The challenge

Many organizations think of cybersecurity threats as originating on the outside. Yet, some of the most potentially damaging threats come from trusted insiders, whether intentionally (e.g., hacktivists or disgruntled employees) or unintentionally (e.g., victims of phishing or clicking on web popups introducing malware such as botnets and ransomware). Employees, contractors or partners have authorized access to many corporate (or government) crown jewels, and what is worse, they know what and where those jewels are.

A proactive solution

An active insider threat risk management program should be an integral part of security for every organization, and may be required for organizations working with the U.S. federal government. CGI helps clients prevent, detect and respond to both intentional and unintentional threats from within their organizations with a proactive approach emphasizing cultural change and collaboration.

Cultural change and collaboration

We focus on cultural and behavioral change so executives and employees alike start to view activities with an insider threat “lens.” Consider this scenario: An employee requests permission to take a part time job in a completely different industry. At first blush, there may seem to be no issue.

Evaluating this matter through an insider threat lens, however, could suggest a need to investigate whether the employee is taking the job due to serious financial troubles and thus is vulnerable to compromising his or her access to information for financial gain. Tools and technologies are only one part of our comprehensive program. Insider threats are human in nature, and require human intervention. There must be collaboration and information sharing across traditionally “siloed” functions of human resources (HR), information technology, cybersecurity, industrial security, legal and communications.
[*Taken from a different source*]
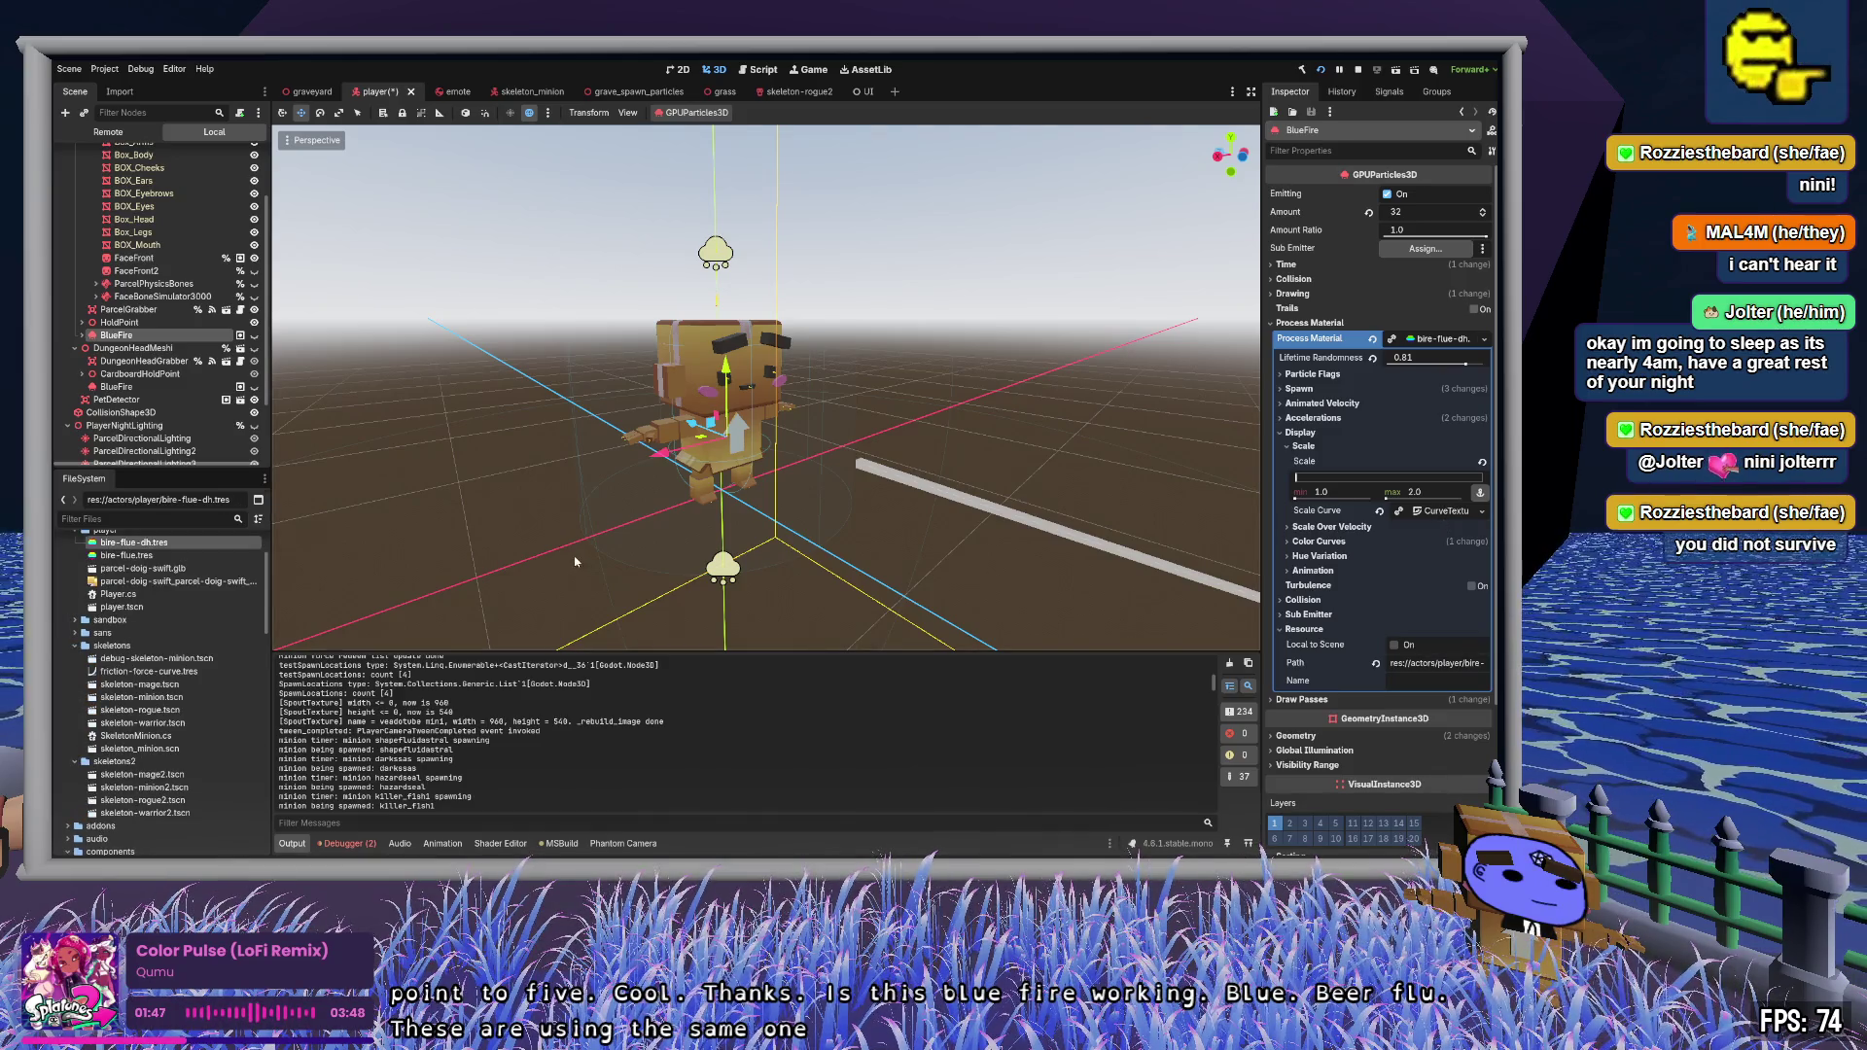
scroll(187, 661, "up", 1)
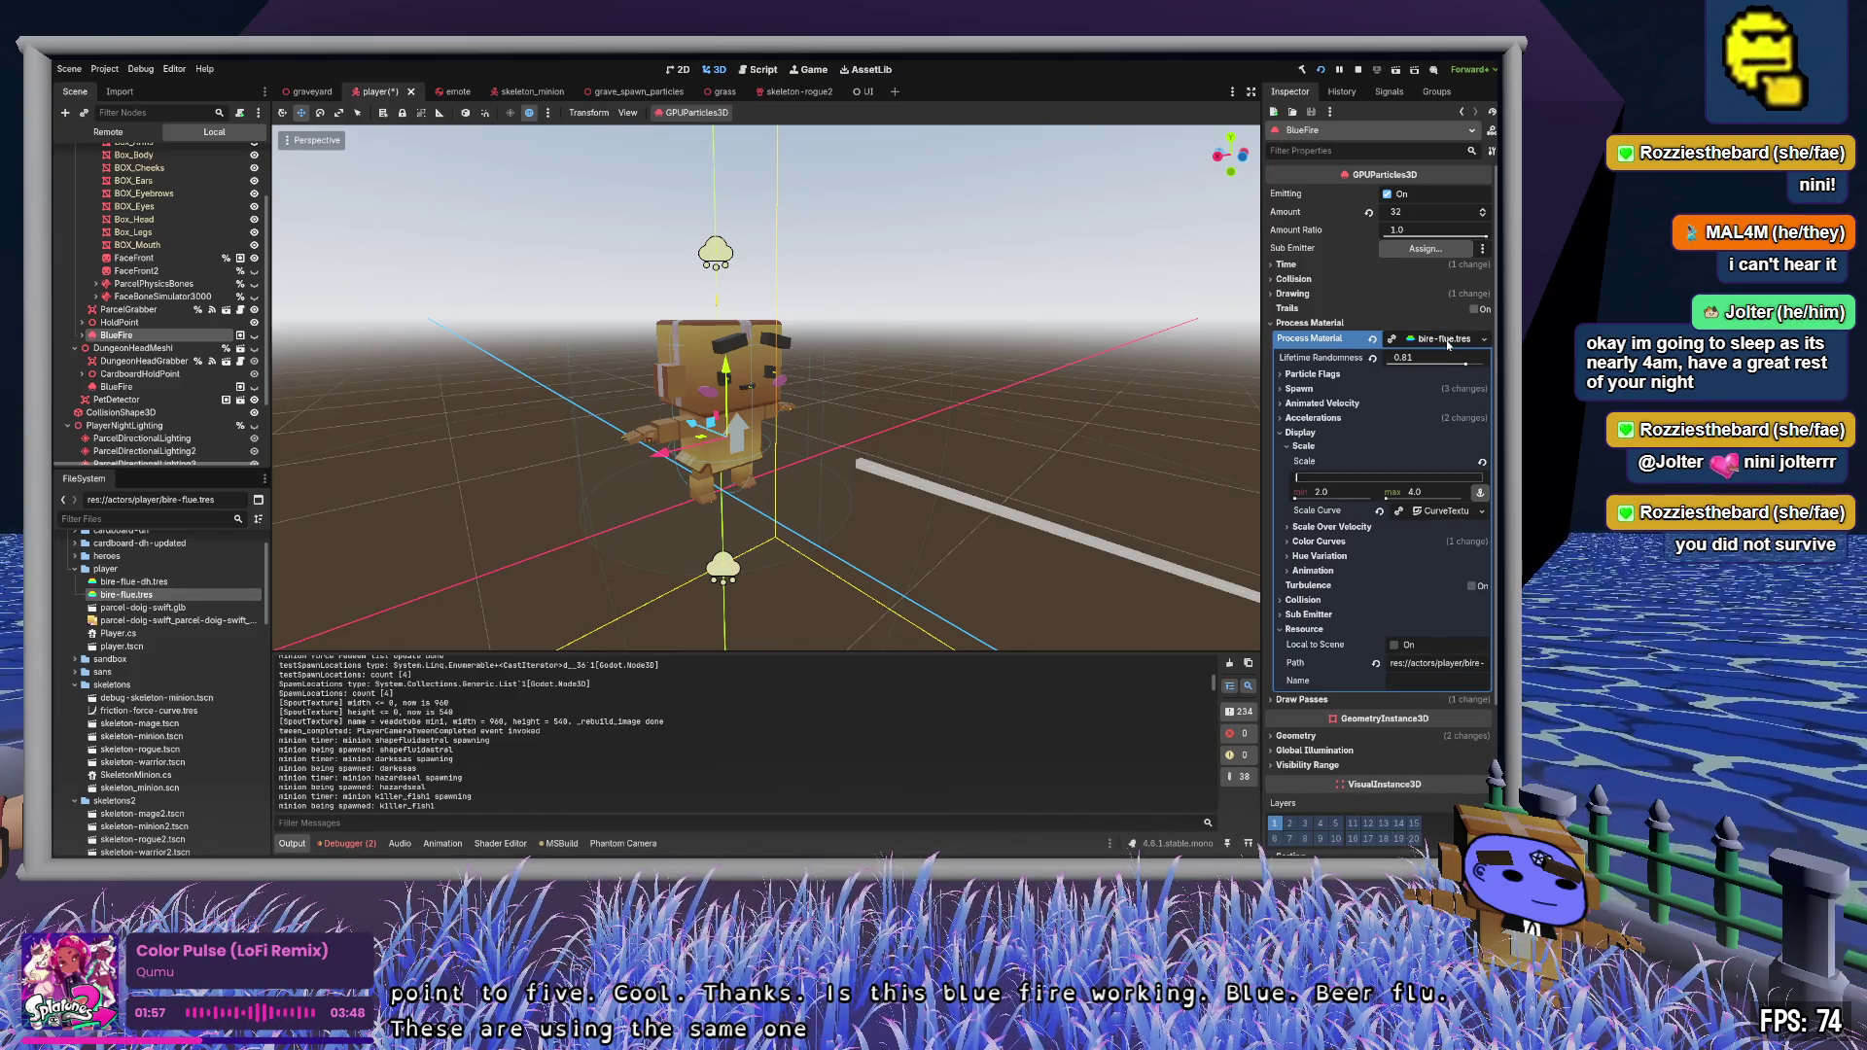
left_click(255, 336)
Involving these departments in all stages of the program helps organizations understand and prepare for the human element. Key success factors include executive sponsorship for program monitoring, detailed compliance processes and plans, and training workforces to recognize behaviors that are red flags for insider threats, and educating them on enterprise policies.

Data correlation and analytics

Another key enabler to a more proactive posture is the use of data correlation and analytics to uncover potential risks and threats. Predictive analytics can take streams of data from network monitors, physical security devices and HR actions and use them to identify employees who are at highest risk for insider threat activities. For example, a combination of data about an employee’s late office hours, Internet usage, and HR data (performance improvement plan) could trigger an alert.

CGI offers a full spectrum of insider threat program services to assist clients in improving their program maturity. We can step in at any phase to help an organization implement an end-to-end program, starting with an assessment and roadmap, and providing program design, engineering, implementation and management, as needed.